You've probably spotted a CBD store somewhere in southeast Wisconsin.
More and more Americans are turning to oils, creams and other products containing CBD in an attempt to find relief from health conditions like anxiety or pain.
But the FDA continues to stress that it hasn't approved any such products, sold over the counter, as having medical or therapeutic benefits.
In a recent press release, the FDA blasted the company Curaleaf for "unsubstantiated claims that (its) products treat cancer, Alzheimer's disease, opioid withdrawal, pain, and pet anxiety."
The FDA sent warning letters about unsubstantiated marketing claims to Curaleaf and other companies.
It said, "unsubstantiated claims associated with CBD products may lead consumers to put off getting important medical care, such as proper diagnosis, treatment and supportive care."
Curaleaf has, in the wake of the FDA warning letter, pulled its products from store shelves.
On the FDA's online, Questions and Answers page about Cannabis and Cannabis-derived products, the agency added, "to date, the FDA has not approved a marketing application for cannabis for the treatment of any disease or condition.

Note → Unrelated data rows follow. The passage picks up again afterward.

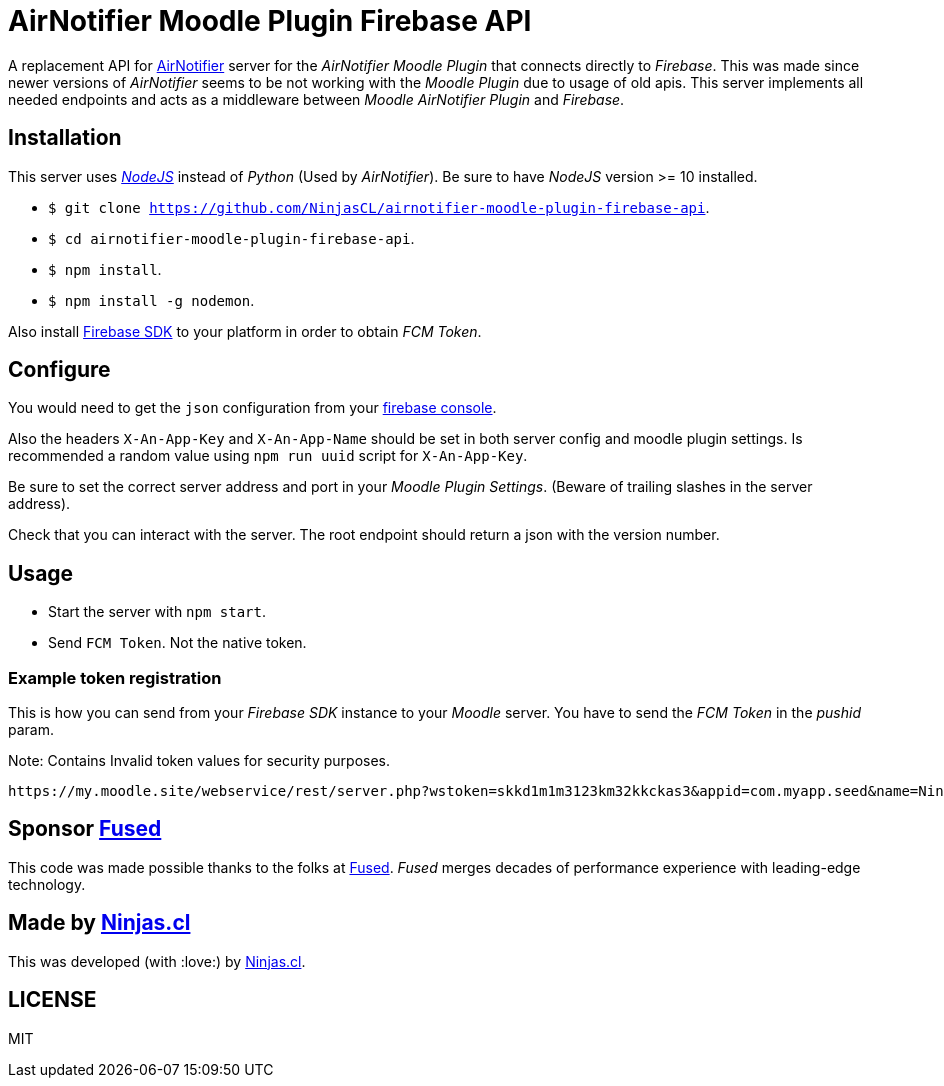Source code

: # AirNotifier Moodle Plugin Firebase API

A replacement API for https://github.com/airnotifier/airnotifier/[AirNotifier] server for the _AirNotifier Moodle Plugin_ that connects directly to _Firebase_. This was made since newer versions of _AirNotifier_ seems to be not working with the _Moodle Plugin_ due to usage of old apis. This server implements all needed endpoints and acts as a middleware between _Moodle AirNotifier Plugin_ and _Firebase_.

## Installation

This server uses https://nodejs.org/en/[_NodeJS_] instead of _Python_ (Used by _AirNotifier_). Be sure to have _NodeJS_ version >= 10 installed.

- `$ git clone https://github.com/NinjasCL/airnotifier-moodle-plugin-firebase-api`.
- `$ cd airnotifier-moodle-plugin-firebase-api`.
- `$ npm install`.
- `$ npm install -g nodemon`.

Also install https://firebase.google.com/docs/libraries[Firebase SDK] to your platform in order to obtain _FCM Token_.

## Configure

You would need to get the `json` configuration from your https://console.firebase.google.com[firebase console].

Also the headers `X-An-App-Key` and `X-An-App-Name` should be set in both server config and moodle plugin settings. Is recommended a random value using `npm run uuid` script for `X-An-App-Key`.

Be sure to set the correct server address and port in your _Moodle Plugin Settings_. (Beware of trailing slashes in the server address).

Check that you can interact with the server. The root endpoint should return a json with the version number.

## Usage

- Start the server with `npm start`.
- Send `FCM Token`. Not the native token.

### Example token registration

This is how you can send from your _Firebase SDK_ instance to your _Moodle_ server.
You have to send the _FCM Token_ in the _pushid_ param.

Note: Contains Invalid token values for security purposes.

```
https://my.moodle.site/webservice/rest/server.php?wstoken=skkd1m1m3123km32kkckas3&appid=com.myapp.seed&name=Ninja's%20iPhone&model=iPhone&platform=ios&version=10.3.2&pushid=dWZfI--pSUXygaBKRVAslm:APA91bE-GiFkSCg-r1z-XoOVm-cPoXLd9dbhs3bZjPJb2t8GCCVFzrBE8UmoJSsjGbN2MhRq1MllOfFB_kOlZ1_3jvHaSrqrn7plxH1&uuid=12311-8EC8-4A93-A6C231228&wsfunction=core_user_add_user_device&moodlewsrestformat=json
```

## Sponsor https://www.fus-ed.com/[Fused]

This code was made possible thanks to the folks at https://www.fus-ed.com/[Fused].
_Fused_ merges decades of performance experience with leading-edge technology.

## Made by https://ninjas.cl[Ninjas.cl]

This was developed (with :love:) by https://ninjas.cl[Ninjas.cl].

## LICENSE

MIT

FDA has, however, approved one cannabis-derived and three cannabis-related drug products. These approved products are only available with a prescription from a licensed healthcare provider."

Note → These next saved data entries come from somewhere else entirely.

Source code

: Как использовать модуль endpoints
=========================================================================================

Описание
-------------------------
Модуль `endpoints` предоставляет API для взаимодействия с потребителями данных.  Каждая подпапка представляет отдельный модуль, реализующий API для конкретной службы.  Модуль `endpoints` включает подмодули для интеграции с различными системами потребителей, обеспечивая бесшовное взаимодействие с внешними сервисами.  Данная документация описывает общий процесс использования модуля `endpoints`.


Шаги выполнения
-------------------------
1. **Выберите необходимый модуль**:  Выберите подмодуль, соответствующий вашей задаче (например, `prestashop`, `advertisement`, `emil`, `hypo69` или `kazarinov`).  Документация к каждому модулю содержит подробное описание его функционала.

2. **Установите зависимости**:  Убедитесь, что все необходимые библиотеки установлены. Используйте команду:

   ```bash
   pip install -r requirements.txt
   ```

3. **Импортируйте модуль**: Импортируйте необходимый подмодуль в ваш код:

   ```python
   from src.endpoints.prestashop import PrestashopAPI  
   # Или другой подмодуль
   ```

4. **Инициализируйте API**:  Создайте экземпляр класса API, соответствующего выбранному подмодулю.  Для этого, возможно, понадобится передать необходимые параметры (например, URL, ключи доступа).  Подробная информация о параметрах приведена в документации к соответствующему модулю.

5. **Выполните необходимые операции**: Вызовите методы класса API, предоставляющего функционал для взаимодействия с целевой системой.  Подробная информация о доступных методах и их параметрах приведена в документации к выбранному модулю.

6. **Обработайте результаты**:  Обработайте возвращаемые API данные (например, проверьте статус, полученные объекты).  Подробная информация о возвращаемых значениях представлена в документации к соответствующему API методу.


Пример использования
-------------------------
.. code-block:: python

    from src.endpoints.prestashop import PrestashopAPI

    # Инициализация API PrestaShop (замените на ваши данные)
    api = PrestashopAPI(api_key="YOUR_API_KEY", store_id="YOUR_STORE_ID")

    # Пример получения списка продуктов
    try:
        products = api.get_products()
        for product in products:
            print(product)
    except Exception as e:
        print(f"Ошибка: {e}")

At Wisconsin Hemp Scientific in Sussex, co-owner Dennis Mistrioty said that's why none of the products the company produces make any medical claims on their packaging.
He said he and his co-workers track all CBD-related statements from the FDA, and they feel following the rules is relatively simple.
"Right now, we're not comfortable making any claims. We're just making a good product," Mistrioty said.
"We know this is a new industry and a lot of people are curious as to how CBD can help them," he said. "But we just take the responsibility to guide people towards other resources that are out there so they can find that information on their own."
"So it's kind of a buyer beware market right now," Mistrioty said. "I think people are smart enough to do their own research and determine what they should be putting into their bodies."
The FDA said clinical trials are needed before it can approve any medicinal or therapeutic benefits associated with over-the-counter CBD products.
"It's only a matter of time," before such trials take place, said Mistroty.
In the meantime, TODAY'S TMJ4 found some CBD products being sold at stores in our area contained in packaging that claims CBD offers relief for conditions like pain and dry skin.
The FDA did not wish to comment on any specific products or packaging, and referred TODAY'S TMJ4 to its question and answer page.